Question

Population Density Population density measures the number of people per square mile inhabiting a given living area. Washerton's population density, which decreases as you move away from the city center, can be approximated by the function \(10,000(2-r)\) at a distance \(r\) miles from the city center.(a) If the population density approaches zero at the edge of the city, what is the city's radius? (b) A thin ring around the center of the city has thickness \(\Delta r\) and radius \(r\) . If you straighten it out, it suggests a rectangular strip. Approximately what is its area? (c) Writing to Learn Explain why the population of the ring in part (b) is approximately $$10,000(2-r)(2 \pi r) \Delta r$$ (d) Estimate the total population of Washerton by setting up and evaluating a definite integral.

Short answer

a) The city's radius can be found as: R = 2 miles. b) The area of the thin ring can be approximated as: Area = \(2\pi r \Delta r\). c) The population is estimated by multiplying the area of the thin strip by the population density at radius \(r\): Population = \(10,000(2-r)(2\pi r) \Delta r\). d) The total population estimated using an integral results in: Population = \(\int_0^R 10,000(2-r)(2 \pi r) \Delta r\), where 'R' is the radius of the city.

Step-by-step solution

Determine the city's radius

Firstly, we know that the population density approaches zero at the edge of the city.

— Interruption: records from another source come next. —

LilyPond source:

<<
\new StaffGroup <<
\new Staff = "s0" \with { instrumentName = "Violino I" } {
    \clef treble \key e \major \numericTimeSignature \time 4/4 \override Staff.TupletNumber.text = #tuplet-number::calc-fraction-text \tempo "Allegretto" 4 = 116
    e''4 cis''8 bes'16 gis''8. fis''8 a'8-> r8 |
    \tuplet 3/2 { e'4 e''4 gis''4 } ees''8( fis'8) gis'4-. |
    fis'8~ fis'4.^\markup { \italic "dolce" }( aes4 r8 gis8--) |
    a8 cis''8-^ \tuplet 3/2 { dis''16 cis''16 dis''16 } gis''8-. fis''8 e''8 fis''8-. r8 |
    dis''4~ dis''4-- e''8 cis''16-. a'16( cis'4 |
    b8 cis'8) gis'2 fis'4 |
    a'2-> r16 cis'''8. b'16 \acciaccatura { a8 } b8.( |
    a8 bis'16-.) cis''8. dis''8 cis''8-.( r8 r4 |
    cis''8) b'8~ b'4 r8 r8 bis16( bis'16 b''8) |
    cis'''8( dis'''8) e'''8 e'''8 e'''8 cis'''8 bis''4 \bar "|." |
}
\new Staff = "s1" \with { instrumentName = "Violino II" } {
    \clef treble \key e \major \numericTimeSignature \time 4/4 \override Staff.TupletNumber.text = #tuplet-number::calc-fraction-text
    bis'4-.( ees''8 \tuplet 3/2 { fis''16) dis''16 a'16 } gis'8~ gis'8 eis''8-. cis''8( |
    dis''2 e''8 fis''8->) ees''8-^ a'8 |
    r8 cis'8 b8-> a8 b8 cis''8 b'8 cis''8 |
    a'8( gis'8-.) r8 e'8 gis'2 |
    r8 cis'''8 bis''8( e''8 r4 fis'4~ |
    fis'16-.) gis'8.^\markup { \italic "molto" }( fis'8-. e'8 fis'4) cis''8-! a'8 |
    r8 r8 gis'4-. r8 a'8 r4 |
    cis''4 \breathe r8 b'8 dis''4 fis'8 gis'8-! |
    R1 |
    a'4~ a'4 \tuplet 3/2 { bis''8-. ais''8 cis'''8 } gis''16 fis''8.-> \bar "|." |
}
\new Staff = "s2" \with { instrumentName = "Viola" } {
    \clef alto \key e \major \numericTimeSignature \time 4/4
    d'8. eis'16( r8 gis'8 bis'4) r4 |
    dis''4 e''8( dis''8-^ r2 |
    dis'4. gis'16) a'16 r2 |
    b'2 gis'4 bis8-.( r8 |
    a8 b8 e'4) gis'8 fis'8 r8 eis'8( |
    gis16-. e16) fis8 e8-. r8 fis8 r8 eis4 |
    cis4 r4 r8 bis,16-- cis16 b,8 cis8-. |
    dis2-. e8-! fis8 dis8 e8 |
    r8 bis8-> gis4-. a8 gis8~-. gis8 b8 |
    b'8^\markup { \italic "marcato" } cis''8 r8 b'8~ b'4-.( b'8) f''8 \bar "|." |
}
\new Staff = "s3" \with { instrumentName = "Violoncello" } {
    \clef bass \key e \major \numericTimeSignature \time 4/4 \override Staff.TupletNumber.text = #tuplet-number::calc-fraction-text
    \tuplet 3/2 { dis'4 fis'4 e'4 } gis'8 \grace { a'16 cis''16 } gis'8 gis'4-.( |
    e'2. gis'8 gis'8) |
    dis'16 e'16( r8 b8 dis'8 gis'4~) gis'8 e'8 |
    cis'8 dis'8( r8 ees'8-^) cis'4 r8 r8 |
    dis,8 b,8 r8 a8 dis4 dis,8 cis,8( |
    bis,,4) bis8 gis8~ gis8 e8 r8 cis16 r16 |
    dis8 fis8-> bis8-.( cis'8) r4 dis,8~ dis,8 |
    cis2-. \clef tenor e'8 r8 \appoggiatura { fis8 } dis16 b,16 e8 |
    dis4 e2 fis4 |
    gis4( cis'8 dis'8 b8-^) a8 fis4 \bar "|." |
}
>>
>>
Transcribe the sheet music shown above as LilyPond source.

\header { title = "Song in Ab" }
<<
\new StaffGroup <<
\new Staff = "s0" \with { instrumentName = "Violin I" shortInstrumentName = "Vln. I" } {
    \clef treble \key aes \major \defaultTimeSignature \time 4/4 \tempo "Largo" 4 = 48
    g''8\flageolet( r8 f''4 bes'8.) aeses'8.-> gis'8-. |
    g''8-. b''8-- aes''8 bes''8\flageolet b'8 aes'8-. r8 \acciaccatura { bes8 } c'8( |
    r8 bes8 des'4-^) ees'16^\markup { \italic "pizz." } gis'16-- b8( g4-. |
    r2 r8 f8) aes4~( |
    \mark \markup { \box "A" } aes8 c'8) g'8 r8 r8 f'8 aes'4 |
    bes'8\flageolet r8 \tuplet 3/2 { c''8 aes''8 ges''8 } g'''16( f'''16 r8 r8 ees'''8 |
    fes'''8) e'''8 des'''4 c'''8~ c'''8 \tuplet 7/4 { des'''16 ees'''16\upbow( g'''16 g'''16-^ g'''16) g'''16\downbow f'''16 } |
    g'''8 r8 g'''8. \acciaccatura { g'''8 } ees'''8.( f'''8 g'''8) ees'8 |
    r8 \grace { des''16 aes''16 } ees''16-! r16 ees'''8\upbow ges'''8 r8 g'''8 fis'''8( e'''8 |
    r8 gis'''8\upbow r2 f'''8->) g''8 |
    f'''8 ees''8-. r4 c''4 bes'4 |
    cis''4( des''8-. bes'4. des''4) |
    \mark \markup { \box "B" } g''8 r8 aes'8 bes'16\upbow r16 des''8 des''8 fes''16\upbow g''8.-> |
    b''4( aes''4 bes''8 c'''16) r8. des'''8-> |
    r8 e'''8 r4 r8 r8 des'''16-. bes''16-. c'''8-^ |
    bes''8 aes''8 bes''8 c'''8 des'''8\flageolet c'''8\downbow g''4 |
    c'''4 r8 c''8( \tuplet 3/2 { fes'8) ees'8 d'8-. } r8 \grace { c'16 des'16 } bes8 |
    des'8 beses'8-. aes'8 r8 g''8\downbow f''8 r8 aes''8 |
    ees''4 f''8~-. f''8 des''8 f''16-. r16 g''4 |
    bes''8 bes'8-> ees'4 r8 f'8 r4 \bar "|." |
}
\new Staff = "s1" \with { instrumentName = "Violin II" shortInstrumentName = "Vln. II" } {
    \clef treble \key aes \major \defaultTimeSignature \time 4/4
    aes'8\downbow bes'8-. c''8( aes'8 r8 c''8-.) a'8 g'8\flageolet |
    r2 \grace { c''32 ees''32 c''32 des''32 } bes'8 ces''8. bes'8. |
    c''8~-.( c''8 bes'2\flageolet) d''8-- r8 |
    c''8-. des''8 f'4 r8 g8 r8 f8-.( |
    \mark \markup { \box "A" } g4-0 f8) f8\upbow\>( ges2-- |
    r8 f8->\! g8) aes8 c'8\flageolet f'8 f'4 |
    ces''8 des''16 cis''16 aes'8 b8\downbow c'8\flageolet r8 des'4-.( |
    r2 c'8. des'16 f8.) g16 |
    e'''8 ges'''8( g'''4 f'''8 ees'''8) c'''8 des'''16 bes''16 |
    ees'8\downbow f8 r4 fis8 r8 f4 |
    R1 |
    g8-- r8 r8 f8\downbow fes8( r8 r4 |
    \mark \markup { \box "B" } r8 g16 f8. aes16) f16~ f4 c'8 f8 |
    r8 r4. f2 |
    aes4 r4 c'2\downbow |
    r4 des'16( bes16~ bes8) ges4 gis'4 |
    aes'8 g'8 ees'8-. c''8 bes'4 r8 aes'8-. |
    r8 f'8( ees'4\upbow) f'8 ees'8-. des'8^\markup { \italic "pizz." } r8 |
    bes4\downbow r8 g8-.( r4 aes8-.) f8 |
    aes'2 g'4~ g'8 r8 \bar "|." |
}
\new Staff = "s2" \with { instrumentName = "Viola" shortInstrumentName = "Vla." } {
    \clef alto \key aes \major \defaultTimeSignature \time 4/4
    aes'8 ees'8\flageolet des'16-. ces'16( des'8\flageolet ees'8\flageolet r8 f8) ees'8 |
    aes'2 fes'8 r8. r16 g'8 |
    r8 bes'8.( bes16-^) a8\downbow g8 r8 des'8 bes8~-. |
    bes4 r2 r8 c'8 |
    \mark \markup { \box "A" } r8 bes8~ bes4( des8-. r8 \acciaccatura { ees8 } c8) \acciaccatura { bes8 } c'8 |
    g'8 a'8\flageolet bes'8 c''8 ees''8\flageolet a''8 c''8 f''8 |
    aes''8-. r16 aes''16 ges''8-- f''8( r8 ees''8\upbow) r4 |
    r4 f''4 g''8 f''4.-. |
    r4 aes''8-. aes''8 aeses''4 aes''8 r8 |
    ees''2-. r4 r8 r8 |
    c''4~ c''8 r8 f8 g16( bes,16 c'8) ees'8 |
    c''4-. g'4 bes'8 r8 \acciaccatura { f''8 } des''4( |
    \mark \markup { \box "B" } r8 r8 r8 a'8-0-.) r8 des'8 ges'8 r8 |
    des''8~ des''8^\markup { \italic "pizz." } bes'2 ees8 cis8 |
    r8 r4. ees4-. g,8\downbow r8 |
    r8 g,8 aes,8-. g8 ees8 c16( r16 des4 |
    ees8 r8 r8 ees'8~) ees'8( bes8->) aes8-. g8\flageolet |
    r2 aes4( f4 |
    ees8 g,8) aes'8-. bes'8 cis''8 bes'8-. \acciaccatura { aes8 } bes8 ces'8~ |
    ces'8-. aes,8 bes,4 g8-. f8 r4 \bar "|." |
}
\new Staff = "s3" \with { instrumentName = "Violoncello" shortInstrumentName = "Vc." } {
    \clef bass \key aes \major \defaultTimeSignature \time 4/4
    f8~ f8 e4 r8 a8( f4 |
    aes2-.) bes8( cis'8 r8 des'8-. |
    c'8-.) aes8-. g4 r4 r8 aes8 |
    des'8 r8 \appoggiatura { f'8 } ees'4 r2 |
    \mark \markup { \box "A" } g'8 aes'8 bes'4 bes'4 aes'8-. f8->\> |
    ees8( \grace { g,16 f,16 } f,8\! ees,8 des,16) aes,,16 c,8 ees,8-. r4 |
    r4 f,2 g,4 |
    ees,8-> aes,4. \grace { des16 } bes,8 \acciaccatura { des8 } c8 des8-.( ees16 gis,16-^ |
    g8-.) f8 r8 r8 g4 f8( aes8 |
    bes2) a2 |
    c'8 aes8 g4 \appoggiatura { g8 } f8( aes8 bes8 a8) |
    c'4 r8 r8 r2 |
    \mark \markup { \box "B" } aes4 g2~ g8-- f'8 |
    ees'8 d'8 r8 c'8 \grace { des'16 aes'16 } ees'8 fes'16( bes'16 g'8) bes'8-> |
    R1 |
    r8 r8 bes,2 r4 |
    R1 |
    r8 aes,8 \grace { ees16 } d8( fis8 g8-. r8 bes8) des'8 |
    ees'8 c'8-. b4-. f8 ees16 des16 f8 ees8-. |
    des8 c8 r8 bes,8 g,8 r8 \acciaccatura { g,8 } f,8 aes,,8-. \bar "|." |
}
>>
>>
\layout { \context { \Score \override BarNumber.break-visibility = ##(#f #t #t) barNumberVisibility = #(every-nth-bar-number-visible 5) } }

This means we can set the formula for the population density, \(10,000(2-r)\), equal to zero, and solve for \(r\). Thus: \[10,000(2-r) = 0\] Solving this equation for \(r\) gives us the radius of the city.

Calculate the area of a thin ring

The area of a thin strip (ring) around the city can be approximated as the product of its circumference and its thickness \(\Delta r\). Given the circumference of a circle is \(2\pi r\), then the area can be expressed as \(2\pi r \Delta r\).

Explain the population of the ring

Now we want to find the population of the ring from part (b). The population is the product of the area of the strip and the population density at radius \(r\). Therefore, the population of the strip is approximately \(10,000(2-r)(2 \pi r) \Delta r\). This equation multiplies the population density \(10,000(2-r)\) by the area of the strip \(2\pi r \Delta r\) to give you the approximate population of the area.

Estimate the total population of Washerton

The last part of the question asks to estimate the total population by setting up and evaluating a definite integral. The integral is \(\int_0^R 10,000(2-r)(2 \pi r) \Delta r\), where R is the city's radius determined in step 1. The definite integral will sum up the approximate populations of all the infinitesimal thin rings (or strips) from the city center (r = 0) all the way to the city limits (r = R), thus giving the total population.